Su Domani prosegue il Blog mafie, da un’idea di Attilio Bolzoni e curato insieme a Francesco Trotta. Potete seguirlo a questa pagina. Ogni mese un macro-tema, approfondito con un nuovo contenuto al giorno in collaborazione con l’associazione Cosa vostra. Per circa una settimana questa nuova serie sarà dedicata al Festival di Trame 2025


All’ingresso del cimitero di Vallerano, piccolo comune in provincia di Viterbo, si legge: «La disperazione più grave che possa impadronirsi di una società è il dubbio che vivere rettamente sia inutile». Una citazione appartenente allo scrittore calabrese Corrado Alvaro, morto a giugno del 1956 e la cui tomba si trova proprio in quel cimitero.

All’interno del suo Ultimo Diario (1948-1956), pubblicato postumo nel 1959, Alvaro descrive la vita onesta come inutile. Rettitudine e disperazione sono infatti le parole chiave di una condizione che lo Stato italiano si ritrovava a vivere tra la Prima guerra mondiale, l’ascesa e la caduta del fascismo. Eppure, lo è ancora oggi.

Se il vincitore del premio Strega del 1951 affermava come la società fosse preda, quasi ostaggio, della disonestà e come il sentirsi inermi portasse alla rassegnazione, allora quali possibilità ha quella stessa società di potersi sentire veramente libera, anche nel 2025? Alvaro nacque 130 anni fa a San Luca (Rc) e visse l’alternanza di pensiero, la rotta impervia, violenta e sommessa dell’Italia che si trascinava a passi lenti. Verso un futuro che tutto aveva, fuorché certo e sicuro. Non è stato lui al sicuro. Lui che, 100 anni fa nel maggio 1925, firmò il Manifesto degli intellettuali non fascisti, chiamato anche Antimanifesto, di Benedetto Croce.
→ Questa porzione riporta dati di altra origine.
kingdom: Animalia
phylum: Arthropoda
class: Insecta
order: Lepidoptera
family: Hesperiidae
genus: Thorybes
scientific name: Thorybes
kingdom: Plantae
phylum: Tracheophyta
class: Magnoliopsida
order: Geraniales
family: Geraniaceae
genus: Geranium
Tutto quello che l’autore e giornalista mostrava, in romanzi e articoli, era la mancanza prepotente della libertà. La libertà di vivere in una società senza paura di agire, di essere, di diventare onesti. Un’onestà che Alvaro riconduce alla disperazione. Si è onesti sì, ma disperati. Si è disperati perché rassegnati, schiacciati dall’illegalità. Ciò che nella nostra epoca ricomincia a sentirsi forte e chiara.

Con in mano quelle taglienti parole di Corrado Alvaro, il Festival dei libri sulle mafie Trame, che si tiene a Lamezia Terme dal 17 al 22 giugno e giunto alla sua 14esima edizione, porta sul palco e tra la gente la tematica “Liberi Liberi” caratterizzata dal tributo alla memoria di due figure simbolo dell’antimafia: Giancarlo Siani, giovane giornalista ucciso dalla camorra 40 anni fa, e Francesco Ferlaino, primo magistrato assassinato dalla ’ndrangheta in Calabria 50 anni fa.

La nuova edizione di Trame verte su quei concetti di memoria e libertà, di onestà e società che dovrebbero camminare insieme senza mai separarsi. E, proprio in memoria anche di Alvaro, tentare di rendere giustizia alle parole e ai gesti di chi non ha mai smesso di lottare. Lottare per una società, come quella italiana, che deve ancora avere un forte bisogno di credere nella rettitudine e non nella sua inutilità.